Public Bodies Corrupt Practice Act 1889
- Parliament of the United Kingdom
- Long title: An Act for the more effectual Prevention and Punishment of Bribery and Corruption of and by Members, Officers, or Servants of Corporations, Councils, Boards, Commissions, or other Public Bodies.
- Citation: 52 & 53 Vict. c. 69
- Territorial extent: United Kingdom

Dates
- Royal assent: 30 August 1889
- Commencement: 30 August 1889
- Repealed: United Kingdom: 1 July 2011; Republic of Ireland: 30 July 2018;

Other legislation
- Amended by: Costs in Criminal Cases Act 1908; Criminal Law Act 1967; Criminal Justice Act 1988; Anti-terrorism, Crime and Security Act 2001;
- Repealed by: United Kingdom: Bribery Act 2010; Republic of Ireland: Criminal Justice (Corruption Offences) Act 2018;

Status: Repealed

Text of statute as originally enacted

Revised text of statute as amended

Text of the Public Bodies Corrupt Practices Act 1889 as in force today (including any amendments) within the United Kingdom, from legislation.gov.uk.

= Public Bodies Corrupt Practices Act 1889 =

Act of the Parliament of the United Kingdom

The Public Bodies Corrupt Practices Act 1889 (52 & 53 Vict. c. 69) was an act of the Parliament of the United Kingdom of Great Britain and Ireland (as it was then).
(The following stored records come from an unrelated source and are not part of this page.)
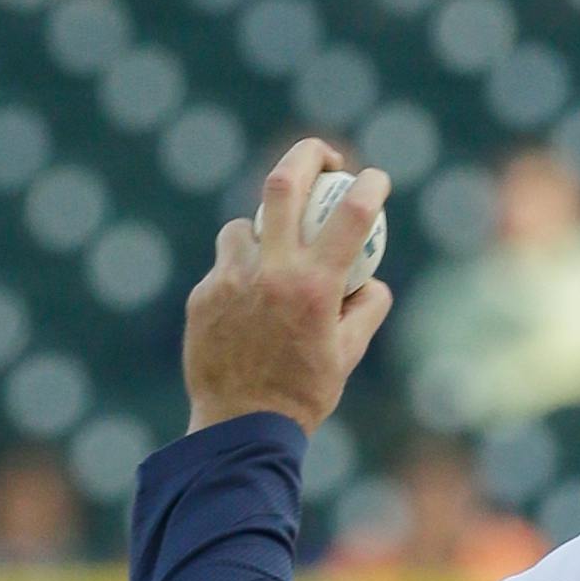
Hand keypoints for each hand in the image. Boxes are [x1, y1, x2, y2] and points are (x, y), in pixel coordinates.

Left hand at [183, 138, 394, 435]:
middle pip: (283, 184)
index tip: (376, 178)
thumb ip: (368, 308)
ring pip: (244, 226)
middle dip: (307, 155)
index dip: (369, 187)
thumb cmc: (304, 393)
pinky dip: (242, 273)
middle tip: (324, 156)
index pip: (351, 215)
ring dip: (264, 230)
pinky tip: (251, 306)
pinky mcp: (204, 294)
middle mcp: (271, 273)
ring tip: (276, 257)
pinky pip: (226, 266)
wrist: (240, 425)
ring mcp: (231, 279)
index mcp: (314, 286)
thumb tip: (372, 280)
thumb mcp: (349, 352)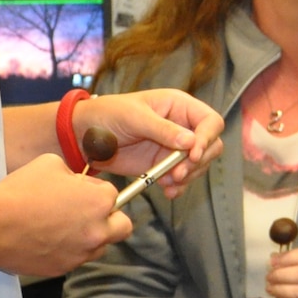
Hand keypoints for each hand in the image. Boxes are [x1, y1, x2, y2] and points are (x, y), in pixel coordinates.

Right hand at [0, 154, 130, 274]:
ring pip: (101, 247)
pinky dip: (70, 250)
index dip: (95, 189)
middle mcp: (98, 231)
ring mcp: (81, 254)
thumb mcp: (51, 163)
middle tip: (88, 212)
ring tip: (66, 227)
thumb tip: (77, 184)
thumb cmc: (22, 191)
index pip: (113, 193)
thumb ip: (73, 174)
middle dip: (111, 218)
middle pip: (122, 227)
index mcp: (99, 202)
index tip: (79, 189)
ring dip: (91, 236)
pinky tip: (49, 240)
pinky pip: (77, 259)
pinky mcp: (63, 269)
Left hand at [75, 90, 223, 196]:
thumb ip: (163, 129)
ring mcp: (174, 148)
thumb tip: (191, 142)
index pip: (210, 121)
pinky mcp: (163, 165)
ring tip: (169, 182)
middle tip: (179, 173)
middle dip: (198, 162)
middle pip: (211, 145)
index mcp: (179, 106)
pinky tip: (167, 191)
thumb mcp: (135, 117)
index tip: (193, 154)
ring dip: (188, 177)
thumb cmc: (109, 114)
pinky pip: (181, 179)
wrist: (86, 136)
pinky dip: (178, 187)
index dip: (208, 138)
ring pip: (198, 165)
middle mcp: (182, 126)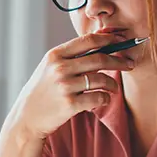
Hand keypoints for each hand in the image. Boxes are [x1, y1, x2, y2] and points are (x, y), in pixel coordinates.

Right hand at [10, 33, 133, 140]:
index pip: (88, 40)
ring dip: (113, 84)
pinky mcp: (70, 104)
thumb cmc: (43, 90)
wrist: (27, 117)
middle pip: (99, 58)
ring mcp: (65, 86)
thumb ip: (71, 55)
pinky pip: (98, 98)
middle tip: (129, 64)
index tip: (122, 39)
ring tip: (113, 87)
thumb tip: (101, 41)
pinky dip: (105, 98)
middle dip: (119, 61)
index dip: (108, 38)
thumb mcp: (50, 67)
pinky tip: (104, 99)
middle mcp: (60, 68)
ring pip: (102, 79)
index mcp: (55, 55)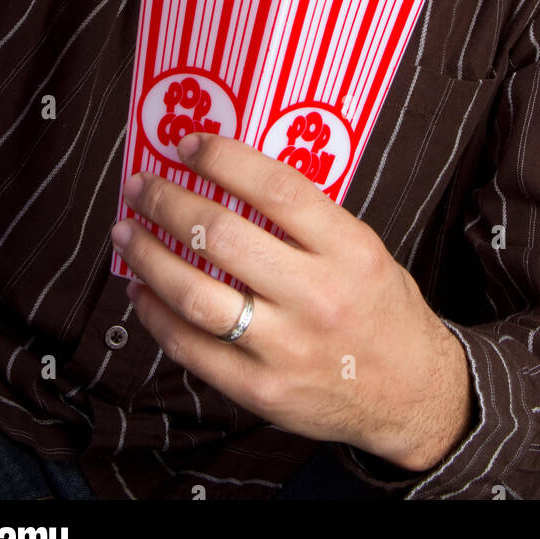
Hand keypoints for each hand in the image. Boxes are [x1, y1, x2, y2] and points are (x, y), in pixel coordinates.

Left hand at [110, 133, 474, 470]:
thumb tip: (232, 177)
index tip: (187, 145)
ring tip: (127, 234)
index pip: (277, 190)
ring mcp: (287, 348)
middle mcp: (317, 295)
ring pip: (196, 296)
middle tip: (140, 186)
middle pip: (223, 238)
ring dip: (149, 258)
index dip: (224, 161)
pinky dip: (157, 316)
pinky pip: (192, 349)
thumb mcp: (363, 248)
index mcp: (348, 249)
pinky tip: (141, 292)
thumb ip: (309, 219)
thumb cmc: (381, 308)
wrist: (412, 393)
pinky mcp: (262, 391)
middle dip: (168, 204)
It was one of the Prevention of Corruption Acts 1889 to 1916, a collective title adopted in 1916.

The act made the active or passive bribery of a member, officer or servant of a public body a criminal offence.

Specifically, the act prohibited a person covered by the act, whether by himself, or in conjunction with any other person, from corruptly soliciting or receiving, or agreeing to receive, for himself, or any other person, any gift, loan, fee, reward or advantage whatever as an inducement to, or reward for, doing or forbearing to do anything in respect of any matter or transaction whatsoever, actual or proposed, in which the public body is concerned. A person may also not corruptly promise, or offer, any gift, loan, fee, reward, or advantage whatsoever, to any person, whether for the benefit of that person, or of another person, as an inducement to or reward for doing or forbearing to do anything in respect of any matter or transaction whatsoever, actual or proposed; in which the public body is concerned.

Offences under the act required the consent of the attorney general to proceed with a prosecution. In relation to offences created by the act, the burden of proof was on the defendant to show (on the balance of probabilities) that the money, gift, or other consideration was not received corruptly.

In March 2006, the Metropolitan Police confirmed that, following complaints by the Scottish National Party and others, they were investigating possible breaches of the act. A total of £14 million in loans was given by wealthy individuals to Labour during the 2005 general election campaign and four of these men were subsequently nominated for Life Peerages. (See main article Cash for Peerages.)

== Subsequent developments ==
Section 6 of the act was repealed for England and Wales by section 10(2) of, and part II of schedule 3 to, the Criminal Law Act 1967, which came into force on 1 January 1968.

Section 3 was repealed by the Criminal Justice Act 1988 and the entire act was repealed by the coming into force of the Bribery Act 2010.